This week we as a cohort were faced with solving an open ended problem and many people faced the same challenge as our students: how do we solve problems when we don’t know what the “right” answer is? Many of our group truly struggled with the lack of structure of it all, how are we supposed to solve a problem without a clear view of what the procedure is or even a full understanding of the problem? It was an interesting endeavor to see a group of outstanding educators become frustrated trying to deal with such an open ended problem. If anything watching the confusion and frustration around the room made me more sure that this is exactly what my students need. Life is an open ended problem and our students need to be exposed to this situation. They need to grapple with an idea and try out many solutions. They need to experience failure enough times to learn that failure is only a starting point and that nothing in life actually has only one answer.

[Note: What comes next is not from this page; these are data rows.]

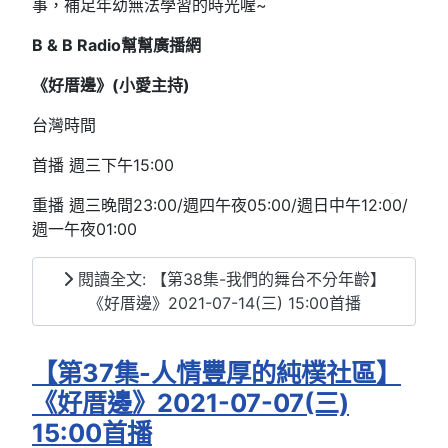
事，補足年幼無法學習的時光喔~
B & B Radio幫幫廣播網
《好厝邊》(小愛主持)
台灣時間
首播 週三下午15:00
重播 週三晚間23:00/週四午夜05:00/週日中午12:00/
週一午夜01:00
閱讀全文: 【第38集-我們的舞台不分年齡】
《好厝邊》2021-07-14(三) 15:00首播
【第37集-人情豐厚的純樸社區】
《好厝邊》2021-07-07(三)
15:00首播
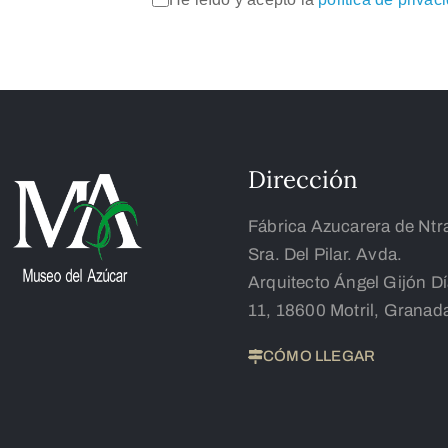
Dirección
Fábrica Azucarera de Ntr
Sra. Del Pilar. Avda.
Arquitecto Ángel Gijón D
11, 18600 Motril, Granad
CÓMO LLEGAR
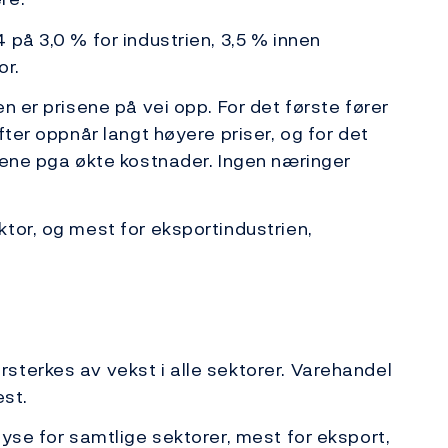
 på 3,0 % for industrien, 3,5 % innen
or.
n er prisene på vei opp. For det første fører
fter oppnår langt høyere priser, og for det
sene pga økte kostnader. Ingen næringer
tor, og mest for eksportindustrien,
sterkes av vekst i alle sektorer. Varehandel
est.
lyse for samtlige sektorer, mest for eksport,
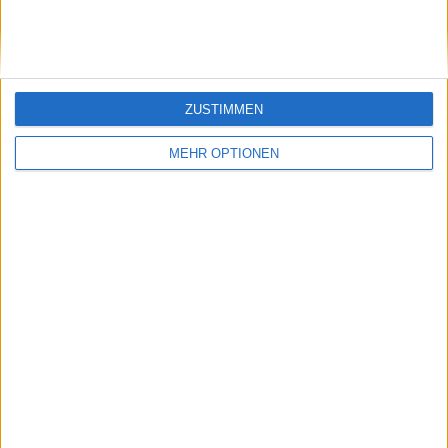
ZUSTIMMEN
MEHR OPTIONEN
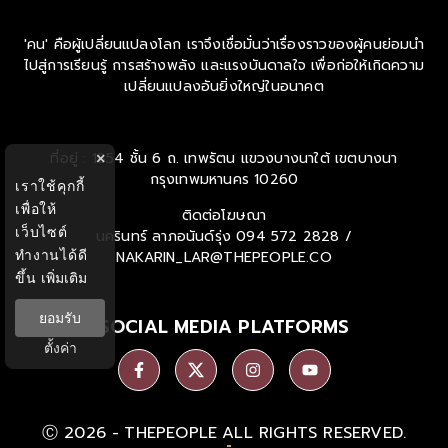
'คน' คือผู้เปลี่ยนแปลงโลก เราจึงเชื่อมั่นว่าเรื่องราวของผู้คนย่อมนำ
ไปสู่การเรียนรู้ การสร้างพลัง และแรงบันดาลใจ เพื่อก่อให้เกิดความ
เปลี่ยนแปลงอันยิ่งใหญ่ในอนาคต
ที่อยู่ : 1854 ชั้น 6 ถ. เทพรัตน แขวงบางนาใต้ เขตบางนา
×
กรุงเทพมหานคร 10260
เราใช้คุกกี้
เพื่อให้
ติดต่อโฆษณา
เว็บไซต์
นครินทร์ ลาภอนันด์รุ่ง
094 572 2828 /
ทำงานได้ดี
NAKARIN_LAR@THEPEOPLE.CO
ขึ้น
เพิ่มเติม
ยอมรับ
SOCIAL MEDIA PLATFORMS
ตั้งค่า
Ⓒ 2026 -
THEPEOPLE
ALL RIGHTS RESERVED.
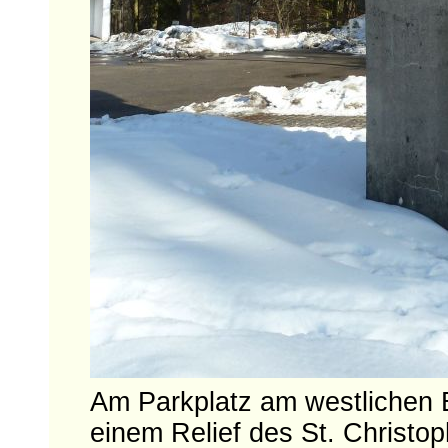
Am Parkplatz am westlichen B
einem Relief des St. Christop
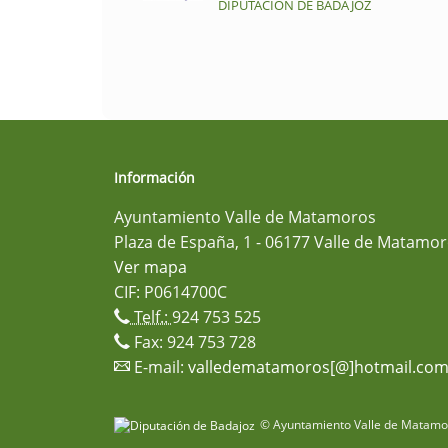
DIPUTACIÓN DE BADAJOZ
Información
Ayuntamiento Valle de Matamoros
Plaza de España, 1 - 06177 Valle de Matamor
Ver mapa
CIF: P0614700C
Telf.:
924 753 525
Fax: 924 753 728
E-mail:
valledematamoros[@]hotmail.co
© Ayuntamiento Valle de Matamor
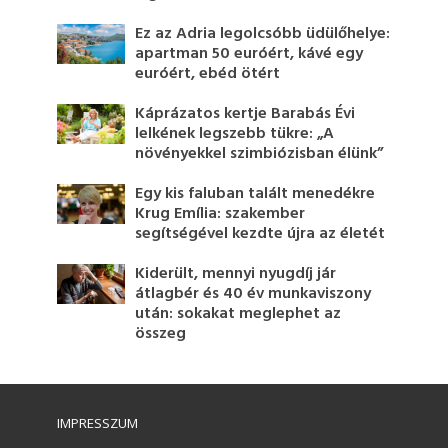
Ez az Adria legolcsóbb üdülőhelye:
apartman 50 euróért, kávé egy
euróért, ebéd ötért
Káprázatos kertje Barabás Évi
lelkének legszebb tükre: „A
növényekkel szimbiózisban élünk”
Egy kis faluban talált menedékre
Krug Emília: szakember
segítségével kezdte újra az életét
Kiderült, mennyi nyugdíj jár
átlagbér és 40 év munkaviszony
után: sokakat meglephet az
összeg
IMPRESSZUM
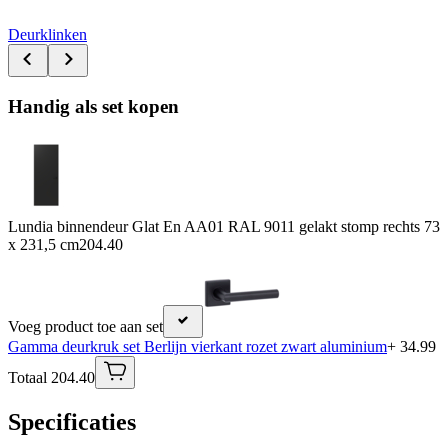
Deurklinken
Handig als set kopen
Lundia binnendeur Glat En AA01 RAL 9011 gelakt stomp rechts 73
x 231,5 cm
204.40
Voeg product toe aan set
Gamma deurkruk set Berlijn vierkant rozet zwart aluminium
+ 34.99
Totaal 204.40
Specificaties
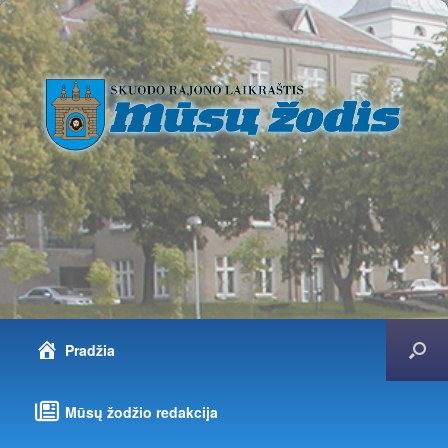
Pradžia
Mūsų žodžio redakcija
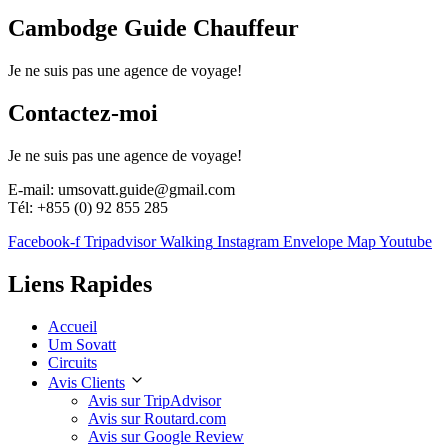
Cambodge Guide Chauffeur
Je ne suis pas une agence de voyage!
Contactez-moi
Je ne suis pas une agence de voyage!
E-mail: umsovatt.guide@gmail.com
Tél: +855 (0) 92 855 285
Facebook-f
Tripadvisor
Walking
Instagram
Envelope
Map
Youtube
Liens Rapides
Accueil
Um Sovatt
Circuits
Avis Clients
Avis sur TripAdvisor
Avis sur Routard.com
Avis sur Google Review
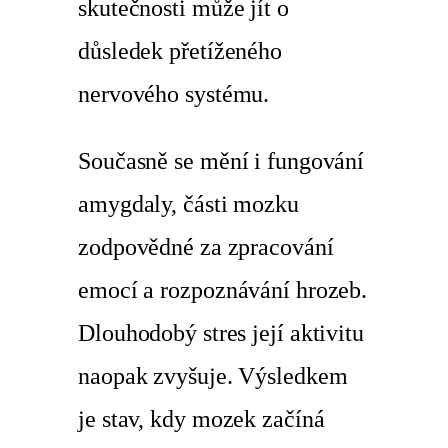
skutečnosti může jít o
důsledek přetíženého
nervového systému.
Současně se mění i fungování
amygdaly, části mozku
zodpovědné za zpracování
emocí a rozpoznávání hrozeb.
Dlouhodobý stres její aktivitu
naopak zvyšuje. Výsledkem
je stav, kdy mozek začíná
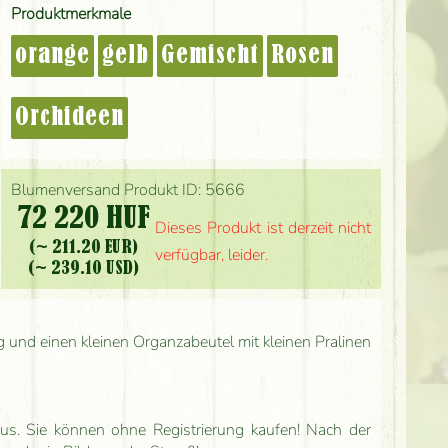
Produktmerkmale
orange
gelb
Gemischt
Rosen
Orchideen
Blumenversand Produkt ID: 5666
72 220 HUF
Dieses Produkt ist derzeit nicht
(~ 211.20 EUR)
verfügbar, leider.
(~ 239.10 USD)
g und einen kleinen Organzabeutel mit kleinen Pralinen
us. Sie können ohne Registrierung kaufen! Nach der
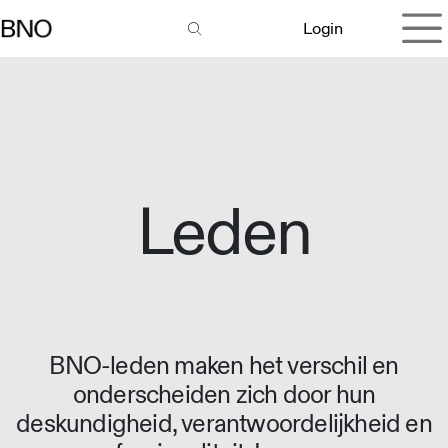
Overslaan naar inhoud
Login
Leden
BNO-leden maken het verschil en
onderscheiden zich door hun
deskundigheid, verantwoordelijkheid en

The engineering design process teaches students all of this and I am now prepared to help my students understand what an open ended problem is and how to approach one, I’m raising expectations this year on student problem solving and with that raising the support and time I provide them to really approach an open ended problem in a way that models real world engineering processes. I want my students to approach problems creatively with a growth mindset and I want them to be gritty in their approach to solving whatever they come up against (if you haven’t seen this TED Talk on grit, watch it!). Here comes my engineering classroom!

1 thought on “Engineering in the Classroom

  1. Nate

    Great post! Keeping students interested in STEM fields (or, you know….life) has a lot to do with showing them that curiosity and questioning are key to the process – and that no one person or group knows all the answers. I think that current school climates push that teachers know and students learn. The design process levels the field – both are problem solves together.